- danielhanchen - 3 days ago
  
  Oh the Unsloth dynamic ones are not 2bit at all - it's a mixture of 2, 3, 4, 5, 6 and sometimes 8bit.
  Important layers are in 8bit, 6bit. Less important ones are left in 2bit! I talk more about it here: https://docs.unsloth.ai/basics/unsloth-dynamic-2.0-ggufs
  - blensor - 3 days ago
    
    Not an AI researcher here so this is probably common knowledge for people in this field, but I saw a video about the quantization recently and wondered exactly about that, if it's possible to compress a net by using more precision where it counts and less precision where it's not important. And also wondered how one would go about deciding which parts count and which don't
    Great to know that this is already a thing and I assume model "compression" is going to be the next hot topic
    
    danielhanchen - 3 days ago
    
    Yes you're exactly thinking correctly! We shouldn't quantize a model naively to 2bit or 4bit, but we should do it smartly!
    
    qxfys - 3 days ago
    
    How do you pick which one should be 2, which one should be 4, etc. Is this secret sauce? or, something open?
    
    danielhanchen - 2 days ago
    
    Oh I wrote about it here: https://docs.unsloth.ai/basics/unsloth-dynamic-2.0-ggufs We might provide some scripts for them in the future!
    
    qxfys - a day ago
    
    Thanks! But, I can't find any details on how you "intelligently adjust quantization for every possible layer" from that page. I assume this is a secret?

#### Supplied entries
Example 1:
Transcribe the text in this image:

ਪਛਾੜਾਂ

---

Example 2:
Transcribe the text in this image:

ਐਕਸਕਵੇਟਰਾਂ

#### Task list
1: According to the forum thread, which bit widths do the Unsloth dynamic quantizations mix?
2: Retype the forum thread between "How do you pick" and "in the future!", inclusive.
The listing is separate material with no connection to the forum thread.

#### Answers to this exercise
1: They mix 2, 3, 4, 5, 6 and sometimes 8bit.

2:
How do you pick which one should be 2, which one should be 4, etc. Is this secret sauce? or, something open?
    
    danielhanchen - 2 days ago
    
    Oh I wrote about it here: https://docs.unsloth.ai/basics/unsloth-dynamic-2.0-ggufs We might provide some scripts for them in the future!